- **PROBLEM REQUIREMENTS**: Rewrite the data below, from its first line up to and including the line containing "June 8, 2026", as a Markdown table with two columns: Row for the line number and Text for the line. Leave out any blank lines.

──────

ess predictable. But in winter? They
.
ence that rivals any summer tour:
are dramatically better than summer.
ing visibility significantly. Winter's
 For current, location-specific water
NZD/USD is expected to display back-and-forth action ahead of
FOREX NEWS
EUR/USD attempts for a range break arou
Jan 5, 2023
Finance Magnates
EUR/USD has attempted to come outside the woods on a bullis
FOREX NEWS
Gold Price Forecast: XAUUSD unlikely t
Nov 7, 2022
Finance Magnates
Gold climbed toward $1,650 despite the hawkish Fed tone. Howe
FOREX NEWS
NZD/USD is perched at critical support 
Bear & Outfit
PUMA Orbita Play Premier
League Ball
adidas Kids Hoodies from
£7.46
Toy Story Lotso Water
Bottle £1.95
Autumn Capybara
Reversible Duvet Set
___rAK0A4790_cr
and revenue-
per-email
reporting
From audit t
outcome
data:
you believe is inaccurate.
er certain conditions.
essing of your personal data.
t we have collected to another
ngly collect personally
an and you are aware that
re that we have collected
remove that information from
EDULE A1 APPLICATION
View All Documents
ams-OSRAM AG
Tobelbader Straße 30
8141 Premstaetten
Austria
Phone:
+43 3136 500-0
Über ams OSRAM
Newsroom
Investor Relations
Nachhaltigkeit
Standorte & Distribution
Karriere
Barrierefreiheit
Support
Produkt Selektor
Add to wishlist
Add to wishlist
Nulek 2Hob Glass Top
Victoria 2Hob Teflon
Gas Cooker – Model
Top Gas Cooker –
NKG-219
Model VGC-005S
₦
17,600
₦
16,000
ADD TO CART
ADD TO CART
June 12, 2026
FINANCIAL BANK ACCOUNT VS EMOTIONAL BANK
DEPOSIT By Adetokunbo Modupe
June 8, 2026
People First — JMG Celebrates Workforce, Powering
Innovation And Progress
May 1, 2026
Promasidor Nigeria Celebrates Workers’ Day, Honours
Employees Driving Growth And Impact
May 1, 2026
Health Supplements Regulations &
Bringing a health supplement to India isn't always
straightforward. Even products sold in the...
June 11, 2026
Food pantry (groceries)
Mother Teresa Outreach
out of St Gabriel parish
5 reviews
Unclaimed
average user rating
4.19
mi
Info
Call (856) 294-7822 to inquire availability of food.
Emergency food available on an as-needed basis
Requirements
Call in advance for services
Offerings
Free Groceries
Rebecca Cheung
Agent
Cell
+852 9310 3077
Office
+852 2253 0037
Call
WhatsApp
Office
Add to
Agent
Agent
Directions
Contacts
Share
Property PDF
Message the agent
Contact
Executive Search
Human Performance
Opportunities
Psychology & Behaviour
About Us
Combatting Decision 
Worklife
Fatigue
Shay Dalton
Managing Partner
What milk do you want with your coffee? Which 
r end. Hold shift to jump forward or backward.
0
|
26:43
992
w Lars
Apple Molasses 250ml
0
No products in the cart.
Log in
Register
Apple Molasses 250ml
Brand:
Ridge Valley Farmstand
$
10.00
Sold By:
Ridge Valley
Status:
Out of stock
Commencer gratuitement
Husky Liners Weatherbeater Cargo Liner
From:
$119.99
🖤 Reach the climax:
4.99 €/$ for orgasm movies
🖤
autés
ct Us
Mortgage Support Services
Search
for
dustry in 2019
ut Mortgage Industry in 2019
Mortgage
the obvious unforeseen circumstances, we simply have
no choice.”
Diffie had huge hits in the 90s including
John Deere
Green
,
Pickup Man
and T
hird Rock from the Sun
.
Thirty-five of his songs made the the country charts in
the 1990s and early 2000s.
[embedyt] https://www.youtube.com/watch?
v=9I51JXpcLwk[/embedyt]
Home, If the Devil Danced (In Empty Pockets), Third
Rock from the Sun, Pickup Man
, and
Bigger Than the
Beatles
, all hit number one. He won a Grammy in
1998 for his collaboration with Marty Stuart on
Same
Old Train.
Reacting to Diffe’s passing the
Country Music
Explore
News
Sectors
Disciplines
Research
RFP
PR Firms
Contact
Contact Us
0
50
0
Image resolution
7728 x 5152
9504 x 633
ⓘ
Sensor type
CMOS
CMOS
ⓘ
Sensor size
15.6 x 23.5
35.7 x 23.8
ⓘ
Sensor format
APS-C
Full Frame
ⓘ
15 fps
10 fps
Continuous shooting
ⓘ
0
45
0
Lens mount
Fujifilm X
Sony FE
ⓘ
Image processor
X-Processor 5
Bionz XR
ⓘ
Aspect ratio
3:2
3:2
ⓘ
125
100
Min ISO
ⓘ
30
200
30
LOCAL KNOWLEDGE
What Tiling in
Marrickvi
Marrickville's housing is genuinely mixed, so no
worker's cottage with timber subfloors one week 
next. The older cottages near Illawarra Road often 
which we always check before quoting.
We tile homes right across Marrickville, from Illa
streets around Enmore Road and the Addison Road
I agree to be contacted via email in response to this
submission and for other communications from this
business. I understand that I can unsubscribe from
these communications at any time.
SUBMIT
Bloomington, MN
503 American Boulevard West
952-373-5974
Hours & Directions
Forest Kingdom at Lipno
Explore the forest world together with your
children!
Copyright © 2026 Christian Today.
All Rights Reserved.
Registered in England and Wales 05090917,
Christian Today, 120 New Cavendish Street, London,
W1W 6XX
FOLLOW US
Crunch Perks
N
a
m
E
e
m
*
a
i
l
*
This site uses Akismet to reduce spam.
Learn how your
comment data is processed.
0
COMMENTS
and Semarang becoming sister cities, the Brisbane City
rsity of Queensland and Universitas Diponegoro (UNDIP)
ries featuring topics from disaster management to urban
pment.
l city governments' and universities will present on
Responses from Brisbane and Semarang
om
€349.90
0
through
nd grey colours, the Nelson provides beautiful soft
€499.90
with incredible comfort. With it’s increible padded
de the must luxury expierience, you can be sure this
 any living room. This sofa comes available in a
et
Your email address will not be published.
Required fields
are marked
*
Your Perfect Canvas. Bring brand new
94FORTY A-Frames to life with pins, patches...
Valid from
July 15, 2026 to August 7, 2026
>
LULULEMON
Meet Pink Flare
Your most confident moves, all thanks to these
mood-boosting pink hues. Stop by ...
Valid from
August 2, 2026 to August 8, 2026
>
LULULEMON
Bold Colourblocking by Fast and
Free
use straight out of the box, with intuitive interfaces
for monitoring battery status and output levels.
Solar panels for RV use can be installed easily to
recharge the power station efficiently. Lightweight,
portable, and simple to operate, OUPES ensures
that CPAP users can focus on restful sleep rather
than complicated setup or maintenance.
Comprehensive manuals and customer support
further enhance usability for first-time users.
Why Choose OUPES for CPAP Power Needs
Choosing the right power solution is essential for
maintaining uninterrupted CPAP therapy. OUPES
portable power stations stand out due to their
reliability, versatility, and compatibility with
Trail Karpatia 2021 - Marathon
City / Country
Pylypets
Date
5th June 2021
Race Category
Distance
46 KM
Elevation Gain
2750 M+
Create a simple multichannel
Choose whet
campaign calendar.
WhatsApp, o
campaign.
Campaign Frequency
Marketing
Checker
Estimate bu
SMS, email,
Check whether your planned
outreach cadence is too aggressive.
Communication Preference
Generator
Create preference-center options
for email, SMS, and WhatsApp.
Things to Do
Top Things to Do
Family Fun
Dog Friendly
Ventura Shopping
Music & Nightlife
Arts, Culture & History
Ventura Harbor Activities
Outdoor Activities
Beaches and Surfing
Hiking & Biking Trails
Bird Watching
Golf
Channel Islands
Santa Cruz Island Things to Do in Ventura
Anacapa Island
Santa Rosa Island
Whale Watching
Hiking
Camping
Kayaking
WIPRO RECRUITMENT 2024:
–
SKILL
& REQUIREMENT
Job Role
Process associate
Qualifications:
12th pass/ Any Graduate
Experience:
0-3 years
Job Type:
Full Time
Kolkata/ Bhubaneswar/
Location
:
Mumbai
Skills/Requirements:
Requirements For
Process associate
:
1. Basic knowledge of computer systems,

──────

- **RESPONSE TO THE TASK**:
| Row | Text |
|---|---|
| 1 | ess predictable. But in winter? They |
| 2 | . |
| 3 | ence that rivals any summer tour: |
| 4 | are dramatically better than summer. |
| 5 | ing visibility significantly. Winter's |
| 6 |  For current, location-specific water |
| 7 | NZD/USD is expected to display back-and-forth action ahead of |
| 8 | FOREX NEWS |
| 9 | EUR/USD attempts for a range break arou |
| 10 | Jan 5, 2023 |
| 11 | Finance Magnates |
| 12 | EUR/USD has attempted to come outside the woods on a bullis |
| 13 | FOREX NEWS |
| 14 | Gold Price Forecast: XAUUSD unlikely t |
| 15 | Nov 7, 2022 |
| 16 | Finance Magnates |
| 17 | Gold climbed toward $1,650 despite the hawkish Fed tone. Howe |
| 18 | FOREX NEWS |
| 19 | NZD/USD is perched at critical support  |
| 20 | Bear & Outfit |
| 21 | PUMA Orbita Play Premier |
| 22 | League Ball |
| 23 | adidas Kids Hoodies from |
| 24 | £7.46 |
| 25 | Toy Story Lotso Water |
| 26 | Bottle £1.95 |
| 27 | Autumn Capybara |
| 28 | Reversible Duvet Set |
| 29 | ___rAK0A4790_cr |
| 30 | and revenue- |
| 31 | per-email |
| 32 | reporting |
| 33 | From audit t |
| 34 | outcome |
| 35 | data: |
| 36 | you believe is inaccurate. |
| 37 | er certain conditions. |
| 38 | essing of your personal data. |
| 39 | t we have collected to another |
| 40 | ngly collect personally |
| 41 | an and you are aware that |
| 42 | re that we have collected |
| 43 | remove that information from |
| 44 | EDULE A1 APPLICATION |
| 45 | View All Documents |
| 46 | ams-OSRAM AG |
| 47 | Tobelbader Straße 30 |
| 48 | 8141 Premstaetten |
| 49 | Austria |
| 50 | Phone: |
| 51 | +43 3136 500-0 |
| 52 | Über ams OSRAM |
| 53 | Newsroom |
| 54 | Investor Relations |
| 55 | Nachhaltigkeit |
| 56 | Standorte & Distribution |
| 57 | Karriere |
| 58 | Barrierefreiheit |
| 59 | Support |
| 60 | Produkt Selektor |
| 61 | Add to wishlist |
| 62 | Add to wishlist |
| 63 | Nulek 2Hob Glass Top |
| 64 | Victoria 2Hob Teflon |
| 65 | Gas Cooker – Model |
| 66 | Top Gas Cooker – |
| 67 | NKG-219 |
| 68 | Model VGC-005S |
| 69 | ₦ |
| 70 | 17,600 |
| 71 | ₦ |
| 72 | 16,000 |
| 73 | ADD TO CART |
| 74 | ADD TO CART |
| 75 | June 12, 2026 |
| 76 | FINANCIAL BANK ACCOUNT VS EMOTIONAL BANK |
| 77 | DEPOSIT By Adetokunbo Modupe |
| 78 | June 8, 2026 |